#### Data extract
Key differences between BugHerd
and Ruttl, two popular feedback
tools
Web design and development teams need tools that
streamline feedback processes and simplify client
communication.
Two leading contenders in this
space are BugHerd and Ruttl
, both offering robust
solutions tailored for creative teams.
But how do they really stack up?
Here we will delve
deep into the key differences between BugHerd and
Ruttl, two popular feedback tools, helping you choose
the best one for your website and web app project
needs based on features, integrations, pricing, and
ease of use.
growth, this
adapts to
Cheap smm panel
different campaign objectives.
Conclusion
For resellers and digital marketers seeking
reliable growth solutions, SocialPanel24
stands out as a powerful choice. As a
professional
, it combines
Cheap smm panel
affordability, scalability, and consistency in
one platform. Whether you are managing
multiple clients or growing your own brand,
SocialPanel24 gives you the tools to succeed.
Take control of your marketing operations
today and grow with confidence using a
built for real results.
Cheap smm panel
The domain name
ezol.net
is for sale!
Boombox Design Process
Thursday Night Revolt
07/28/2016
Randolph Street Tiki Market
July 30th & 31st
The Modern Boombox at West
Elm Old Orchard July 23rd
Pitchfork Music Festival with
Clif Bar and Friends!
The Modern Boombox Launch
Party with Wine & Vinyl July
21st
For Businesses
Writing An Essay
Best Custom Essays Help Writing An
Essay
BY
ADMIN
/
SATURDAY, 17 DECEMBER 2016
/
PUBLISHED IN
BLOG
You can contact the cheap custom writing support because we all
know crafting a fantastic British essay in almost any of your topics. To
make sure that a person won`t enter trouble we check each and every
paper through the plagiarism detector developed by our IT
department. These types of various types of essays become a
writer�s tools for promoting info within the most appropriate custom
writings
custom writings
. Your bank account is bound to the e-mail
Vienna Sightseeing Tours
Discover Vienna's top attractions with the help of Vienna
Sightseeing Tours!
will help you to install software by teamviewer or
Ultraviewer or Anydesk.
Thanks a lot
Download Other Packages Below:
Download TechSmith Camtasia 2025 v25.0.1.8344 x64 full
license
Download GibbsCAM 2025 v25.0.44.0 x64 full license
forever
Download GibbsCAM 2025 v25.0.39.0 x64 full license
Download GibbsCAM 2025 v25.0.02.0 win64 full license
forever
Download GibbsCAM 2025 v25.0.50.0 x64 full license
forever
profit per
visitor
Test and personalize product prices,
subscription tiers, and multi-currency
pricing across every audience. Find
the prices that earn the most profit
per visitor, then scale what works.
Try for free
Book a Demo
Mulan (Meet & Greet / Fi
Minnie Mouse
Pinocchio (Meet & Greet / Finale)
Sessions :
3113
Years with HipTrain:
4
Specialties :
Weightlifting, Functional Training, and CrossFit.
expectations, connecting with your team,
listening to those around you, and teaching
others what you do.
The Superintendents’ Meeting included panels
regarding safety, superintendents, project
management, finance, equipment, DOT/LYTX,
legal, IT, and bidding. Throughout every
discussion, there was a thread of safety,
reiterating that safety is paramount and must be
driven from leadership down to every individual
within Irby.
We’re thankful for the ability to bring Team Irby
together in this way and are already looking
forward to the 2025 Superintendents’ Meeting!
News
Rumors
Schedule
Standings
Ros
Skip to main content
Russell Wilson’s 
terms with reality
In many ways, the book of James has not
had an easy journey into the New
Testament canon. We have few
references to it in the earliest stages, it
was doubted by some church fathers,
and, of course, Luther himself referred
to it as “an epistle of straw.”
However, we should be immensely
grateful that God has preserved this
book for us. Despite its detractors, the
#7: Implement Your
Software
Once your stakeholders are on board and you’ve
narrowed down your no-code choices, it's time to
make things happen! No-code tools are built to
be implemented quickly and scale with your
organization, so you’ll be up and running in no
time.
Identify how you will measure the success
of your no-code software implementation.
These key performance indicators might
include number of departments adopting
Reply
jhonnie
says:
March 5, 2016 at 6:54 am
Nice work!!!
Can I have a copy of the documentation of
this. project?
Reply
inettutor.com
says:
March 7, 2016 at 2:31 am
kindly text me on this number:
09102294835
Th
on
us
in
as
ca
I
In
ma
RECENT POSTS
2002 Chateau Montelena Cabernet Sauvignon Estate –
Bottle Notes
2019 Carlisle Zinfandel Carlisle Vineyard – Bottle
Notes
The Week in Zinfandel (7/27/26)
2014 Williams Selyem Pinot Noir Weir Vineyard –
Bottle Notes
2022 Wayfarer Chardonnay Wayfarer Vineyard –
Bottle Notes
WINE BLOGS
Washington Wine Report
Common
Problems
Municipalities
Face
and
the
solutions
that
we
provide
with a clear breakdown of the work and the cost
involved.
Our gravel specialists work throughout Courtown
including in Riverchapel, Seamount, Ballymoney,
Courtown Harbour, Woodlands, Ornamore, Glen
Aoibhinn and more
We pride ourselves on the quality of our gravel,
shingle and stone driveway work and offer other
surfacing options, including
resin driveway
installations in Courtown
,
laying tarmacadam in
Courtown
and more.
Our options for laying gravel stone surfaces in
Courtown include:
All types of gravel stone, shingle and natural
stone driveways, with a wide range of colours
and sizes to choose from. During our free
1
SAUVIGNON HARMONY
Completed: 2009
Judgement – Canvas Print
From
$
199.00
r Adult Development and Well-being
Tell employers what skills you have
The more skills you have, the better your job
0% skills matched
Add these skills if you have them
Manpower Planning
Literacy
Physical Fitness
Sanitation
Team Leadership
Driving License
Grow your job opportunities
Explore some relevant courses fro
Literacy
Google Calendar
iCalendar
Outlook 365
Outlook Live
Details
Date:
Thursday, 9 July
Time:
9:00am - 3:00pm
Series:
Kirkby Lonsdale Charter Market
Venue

#### Problem
In full and without error, repeat the material above.

#### Output for this exercise
Key differences between BugHerd
and Ruttl, two popular feedback
tools
Web design and development teams need tools that
streamline feedback processes and simplify client
communication.
Two leading contenders in this
space are BugHerd and Ruttl
, both offering robust
solutions tailored for creative teams.
But how do they really stack up?
Here we will delve
deep into the key differences between BugHerd and
Ruttl, two popular feedback tools, helping you choose
the best one for your website and web app project
needs based on features, integrations, pricing, and
ease of use.
growth, this
adapts to
Cheap smm panel
different campaign objectives.
Conclusion
For resellers and digital marketers seeking
reliable growth solutions, SocialPanel24
stands out as a powerful choice. As a
professional
, it combines
Cheap smm panel
affordability, scalability, and consistency in
one platform. Whether you are managing
multiple clients or growing your own brand,
SocialPanel24 gives you the tools to succeed.
Take control of your marketing operations
today and grow with confidence using a
built for real results.
Cheap smm panel
The domain name
ezol.net
is for sale!
Boombox Design Process
Thursday Night Revolt
07/28/2016
Randolph Street Tiki Market
July 30th & 31st
The Modern Boombox at West
Elm Old Orchard July 23rd
Pitchfork Music Festival with
Clif Bar and Friends!
The Modern Boombox Launch
Party with Wine & Vinyl July
21st
For Businesses
Writing An Essay
Best Custom Essays Help Writing An
Essay
BY
ADMIN
/
SATURDAY, 17 DECEMBER 2016
/
PUBLISHED IN
BLOG
You can contact the cheap custom writing support because we all
know crafting a fantastic British essay in almost any of your topics. To
make sure that a person won`t enter trouble we check each and every
paper through the plagiarism detector developed by our IT
department. These types of various types of essays become a
writer�s tools for promoting info within the most appropriate custom
writings
custom writings
. Your bank account is bound to the e-mail
Vienna Sightseeing Tours
Discover Vienna's top attractions with the help of Vienna
Sightseeing Tours!
will help you to install software by teamviewer or
Ultraviewer or Anydesk.
Thanks a lot
Download Other Packages Below:
Download TechSmith Camtasia 2025 v25.0.1.8344 x64 full
license
Download GibbsCAM 2025 v25.0.44.0 x64 full license
forever
Download GibbsCAM 2025 v25.0.39.0 x64 full license
Download GibbsCAM 2025 v25.0.02.0 win64 full license
forever
Download GibbsCAM 2025 v25.0.50.0 x64 full license
forever
profit per
visitor
Test and personalize product prices,
subscription tiers, and multi-currency
pricing across every audience. Find
the prices that earn the most profit
per visitor, then scale what works.
Try for free
Book a Demo
Mulan (Meet & Greet / Fi
Minnie Mouse
Pinocchio (Meet & Greet / Finale)
Sessions :
3113
Years with HipTrain:
4
Specialties :
Weightlifting, Functional Training, and CrossFit.
expectations, connecting with your team,
listening to those around you, and teaching
others what you do.
The Superintendents’ Meeting included panels
regarding safety, superintendents, project
management, finance, equipment, DOT/LYTX,
legal, IT, and bidding. Throughout every
discussion, there was a thread of safety,
reiterating that safety is paramount and must be
driven from leadership down to every individual
within Irby.
We’re thankful for the ability to bring Team Irby
together in this way and are already looking
forward to the 2025 Superintendents’ Meeting!
News
Rumors
Schedule
Standings
Ros
Skip to main content
Russell Wilson’s 
terms with reality
In many ways, the book of James has not
had an easy journey into the New
Testament canon. We have few
references to it in the earliest stages, it
was doubted by some church fathers,
and, of course, Luther himself referred
to it as “an epistle of straw.”
However, we should be immensely
grateful that God has preserved this
book for us. Despite its detractors, the
#7: Implement Your
Software
Once your stakeholders are on board and you’ve
narrowed down your no-code choices, it's time to
make things happen! No-code tools are built to
be implemented quickly and scale with your
organization, so you’ll be up and running in no
time.
Identify how you will measure the success
of your no-code software implementation.
These key performance indicators might
include number of departments adopting
Reply
jhonnie
says:
March 5, 2016 at 6:54 am
Nice work!!!
Can I have a copy of the documentation of
this. project?
Reply
inettutor.com
says:
March 7, 2016 at 2:31 am
kindly text me on this number:
09102294835
Th
on
us
in
as
ca
I
In
ma
RECENT POSTS
2002 Chateau Montelena Cabernet Sauvignon Estate –
Bottle Notes
2019 Carlisle Zinfandel Carlisle Vineyard – Bottle
Notes
The Week in Zinfandel (7/27/26)
2014 Williams Selyem Pinot Noir Weir Vineyard –
Bottle Notes
2022 Wayfarer Chardonnay Wayfarer Vineyard –
Bottle Notes
WINE BLOGS
Washington Wine Report
Common
Problems
Municipalities
Face
and
the
solutions
that
we
provide
with a clear breakdown of the work and the cost
involved.
Our gravel specialists work throughout Courtown
including in Riverchapel, Seamount, Ballymoney,
Courtown Harbour, Woodlands, Ornamore, Glen
Aoibhinn and more
We pride ourselves on the quality of our gravel,
shingle and stone driveway work and offer other
surfacing options, including
resin driveway
installations in Courtown
,
laying tarmacadam in
Courtown
and more.
Our options for laying gravel stone surfaces in
Courtown include:
All types of gravel stone, shingle and natural
stone driveways, with a wide range of colours
and sizes to choose from. During our free
1
SAUVIGNON HARMONY
Completed: 2009
Judgement – Canvas Print
From
$
199.00
r Adult Development and Well-being
Tell employers what skills you have
The more skills you have, the better your job
0% skills matched
Add these skills if you have them
Manpower Planning
Literacy
Physical Fitness
Sanitation
Team Leadership
Driving License
Grow your job opportunities
Explore some relevant courses fro
Literacy
Google Calendar
iCalendar
Outlook 365
Outlook Live
Details
Date:
Thursday, 9 July
Time:
9:00am - 3:00pm
Series:
Kirkby Lonsdale Charter Market
Venue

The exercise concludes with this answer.